::: Provided entries :::
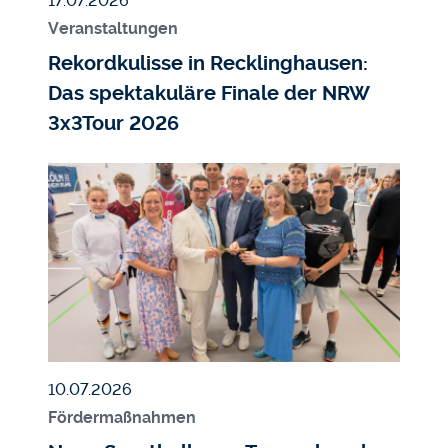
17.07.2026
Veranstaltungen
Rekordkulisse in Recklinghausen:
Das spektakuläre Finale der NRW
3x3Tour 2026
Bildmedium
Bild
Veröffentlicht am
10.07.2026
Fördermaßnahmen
:::
• _Task goal_
Everything in the records above should be printed again exactly, except the pictures.

• _Expected answer_
17.07.2026
Veranstaltungen
Rekordkulisse in Recklinghausen:
Das spektakuläre Finale der NRW
3x3Tour 2026
Bildmedium
Bild
Veröffentlicht am
10.07.2026
Fördermaßnahmen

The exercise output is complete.